Advice on providing pre-written advance stories to journalists, with “agenda leads” containing date, time, place. This is in direct opposition to the advice given to journalists in the same book, to cut away agenda leads. They’re playing both sides here. (page 457)

This page encourages PR folks to lie in the news:


“A PR person sometimes writes about an event as though it already had happened and the news media is reporting on it. For example, a release about the grand opening of a new hotel might include events surrounding the opening and quotes from the hotel owner and hotel guests — just as the practitioner hopes the occasion will go. This type of release serves two purposes: it lets the reporters know what will occur at the event, in case they want to cover it, and it helps the story get published quickly after the event.” (page 458)

Even with the caveat that a journalist is, at least hopefully, unlikely to publish this verbatim, I am terrified by the capture of the field. I didn’t realize it was this bad; in order to keep up with the demand in a 24-hour news environment, news organizations are relying on corporations they ought to be questioning to write news for them. It reinforces itself; the more news they need to produce, and the shorter the deadline, the less they can write on their own. As trust and quality decline, they have to rely on it more and more.


“In world-wide Cision media relations surveys, journalists consistently rank press releases and news announcements as their preferred type of content from PR practitioners.” (page 459)

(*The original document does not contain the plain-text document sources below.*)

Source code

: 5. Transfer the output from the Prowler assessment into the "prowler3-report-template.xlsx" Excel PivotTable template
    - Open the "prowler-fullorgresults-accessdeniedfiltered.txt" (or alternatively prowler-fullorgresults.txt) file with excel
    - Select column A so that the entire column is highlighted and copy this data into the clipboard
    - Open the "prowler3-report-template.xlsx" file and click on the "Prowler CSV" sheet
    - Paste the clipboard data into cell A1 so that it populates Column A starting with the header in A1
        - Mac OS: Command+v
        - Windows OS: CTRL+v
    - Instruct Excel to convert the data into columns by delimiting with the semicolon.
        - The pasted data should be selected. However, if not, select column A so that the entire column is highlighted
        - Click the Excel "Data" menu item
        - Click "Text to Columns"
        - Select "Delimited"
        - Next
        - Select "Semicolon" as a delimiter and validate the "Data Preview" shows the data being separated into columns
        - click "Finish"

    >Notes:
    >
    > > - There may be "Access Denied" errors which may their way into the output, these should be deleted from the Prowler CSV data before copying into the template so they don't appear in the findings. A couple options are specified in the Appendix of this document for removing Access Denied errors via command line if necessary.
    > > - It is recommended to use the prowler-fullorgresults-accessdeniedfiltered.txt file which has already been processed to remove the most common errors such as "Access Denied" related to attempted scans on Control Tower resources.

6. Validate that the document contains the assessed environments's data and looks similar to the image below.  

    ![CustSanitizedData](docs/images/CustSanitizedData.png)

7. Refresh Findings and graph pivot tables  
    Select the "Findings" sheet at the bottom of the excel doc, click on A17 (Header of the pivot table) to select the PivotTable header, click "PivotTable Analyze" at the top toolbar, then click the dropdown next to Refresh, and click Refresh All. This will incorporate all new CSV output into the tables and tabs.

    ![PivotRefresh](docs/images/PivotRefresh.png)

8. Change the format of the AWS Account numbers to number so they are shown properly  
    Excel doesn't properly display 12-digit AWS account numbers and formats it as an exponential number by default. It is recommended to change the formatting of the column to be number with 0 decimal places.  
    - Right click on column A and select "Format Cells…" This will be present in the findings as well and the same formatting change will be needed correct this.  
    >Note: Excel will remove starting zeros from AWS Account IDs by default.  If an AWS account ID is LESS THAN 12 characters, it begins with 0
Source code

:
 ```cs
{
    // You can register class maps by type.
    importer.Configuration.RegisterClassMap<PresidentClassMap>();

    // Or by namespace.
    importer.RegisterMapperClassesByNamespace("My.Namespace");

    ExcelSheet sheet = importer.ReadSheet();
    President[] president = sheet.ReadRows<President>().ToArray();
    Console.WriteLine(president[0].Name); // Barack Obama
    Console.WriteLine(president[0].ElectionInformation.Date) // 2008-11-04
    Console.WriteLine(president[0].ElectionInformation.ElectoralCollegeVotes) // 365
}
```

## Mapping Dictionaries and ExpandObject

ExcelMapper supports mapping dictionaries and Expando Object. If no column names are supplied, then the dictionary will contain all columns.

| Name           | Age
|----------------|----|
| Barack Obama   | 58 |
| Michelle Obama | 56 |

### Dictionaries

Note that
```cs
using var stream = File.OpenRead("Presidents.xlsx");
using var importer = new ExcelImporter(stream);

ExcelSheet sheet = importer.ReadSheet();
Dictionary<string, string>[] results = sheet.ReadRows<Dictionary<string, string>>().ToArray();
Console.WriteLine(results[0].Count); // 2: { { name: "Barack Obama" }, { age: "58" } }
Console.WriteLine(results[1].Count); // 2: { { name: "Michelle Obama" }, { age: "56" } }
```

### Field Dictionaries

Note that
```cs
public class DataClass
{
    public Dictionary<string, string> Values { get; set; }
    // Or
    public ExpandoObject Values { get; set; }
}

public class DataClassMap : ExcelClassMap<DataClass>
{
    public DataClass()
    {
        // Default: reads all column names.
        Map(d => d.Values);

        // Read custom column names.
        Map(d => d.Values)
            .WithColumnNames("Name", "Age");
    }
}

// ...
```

I must, MUST find a source for this.

Same page provides advice on fitting press releases into both the 5W’s + H structure, and aligning with traditional definitions of “newsworthiness”. This has me wondering about who those definitions are actually serving, especially given professional debate on who they leave out.

I can’t believe this never occurred to me but just Googling around for some sources on modern debates of newsworthiness reveals that a huge amount of resources and discourse are around the use of the term in marketing. These aren’t even journalists having a professional disagreement, it’s just… PR folks manipulating news.

Page 468 begins a transition back to news values, talking about the problems with using PR releases but mostly from the perspective of PR people not writing them well enough. Editors don’t use them as written because “the same releases are sent to many news organizations and they want their story to be different”.

There is only a cursory attempt to engage with the conflict of interests, even in this “from a journalist’s perspective” section. I am frankly floored. This advice is for making PR releases harder to distinguish from traditional news formats, not for piercing the veil or resisting manipulation. It’s framed as ways they deviate from professional format, without mention of the inherent toxicity of the practice.

Nat put this more succinctly than I can; this is copy-editing for PR.


And…that’s it, for the whole book. No conclusion, it’s exercise materials and appendixes from here. To quote Nat again, this is the journalist’s equivalent of the politician to lobbyist pipeline.

In summation, the back half of this book is dreadful. Either they were in a hurry, or had nothing to say but felt obliged to pad it out anyway. It also becomes increasingly obvious that the authors are passing it around, stylistically.